Table of contents
The default models for two languages, EN and IT, are “combined”. The goal is to get better coverage of the language, hopefully without sacrificing consistency in the annotation scheme. In each case, the data used to train the models is a combination of multiple UD datasets.
|English||EWT, GUM, GUMReddit, PUD, Pronouns|
|Italian||ISDT, VIT, PoSTWITA, and TWITTIRO||MWT list from Prof. Attardi|
Other data sets would be added, or combined models for other languages created, but there are often data problems preventing that. For example, English Lines uses a different xpos and feature scheme. Spanish GSD and AnCora use the same general annotation scheme, but sentence splits are annotated differently, and some of the features are noticeably different. Hopefully over time we can resolve some of those issues and expand the models.
In general, the models also use various sorts of text “data augmentation” of the original data.

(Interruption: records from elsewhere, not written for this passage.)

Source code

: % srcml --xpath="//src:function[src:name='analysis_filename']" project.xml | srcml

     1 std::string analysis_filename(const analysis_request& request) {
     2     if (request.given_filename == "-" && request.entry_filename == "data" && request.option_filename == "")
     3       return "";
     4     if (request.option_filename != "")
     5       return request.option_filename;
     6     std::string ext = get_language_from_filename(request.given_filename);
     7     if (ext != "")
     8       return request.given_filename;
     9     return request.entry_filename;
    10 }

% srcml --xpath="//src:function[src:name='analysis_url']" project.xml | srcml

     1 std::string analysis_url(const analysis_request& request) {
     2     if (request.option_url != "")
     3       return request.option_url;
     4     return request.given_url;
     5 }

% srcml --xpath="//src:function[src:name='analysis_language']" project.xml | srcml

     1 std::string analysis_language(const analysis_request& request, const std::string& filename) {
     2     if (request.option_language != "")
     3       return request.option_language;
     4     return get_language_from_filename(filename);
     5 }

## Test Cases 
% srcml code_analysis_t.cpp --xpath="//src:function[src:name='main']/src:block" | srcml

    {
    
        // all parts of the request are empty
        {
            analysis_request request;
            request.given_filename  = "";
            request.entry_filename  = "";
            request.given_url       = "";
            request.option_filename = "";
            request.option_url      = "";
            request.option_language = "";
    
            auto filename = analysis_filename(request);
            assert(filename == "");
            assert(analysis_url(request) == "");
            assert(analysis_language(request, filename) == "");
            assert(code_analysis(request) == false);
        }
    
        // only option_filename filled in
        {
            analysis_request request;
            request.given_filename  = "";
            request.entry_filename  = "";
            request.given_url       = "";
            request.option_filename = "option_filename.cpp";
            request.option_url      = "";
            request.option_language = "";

For example, in a language where all of the sentences in the POS training data end with punctuation, we remove the trailing punctuation from some fragment of sentences to train the model to handle sentences which don’t end with sentence final punctuation. Otherwise, we would frequently get issues such as a model tagging
This is an unfinished sentence_PU
The tokenization models also use a couple different versions of this. For example, most of the tokenization datasets have just one or a couple forms of quotes, but we replace some fraction of quotes with different types so that each model has a chance of correctly tokenizing
"data augmentation", etc. Also, sentence final punctuation will often have spaces added or removed to make the model more robust to typos.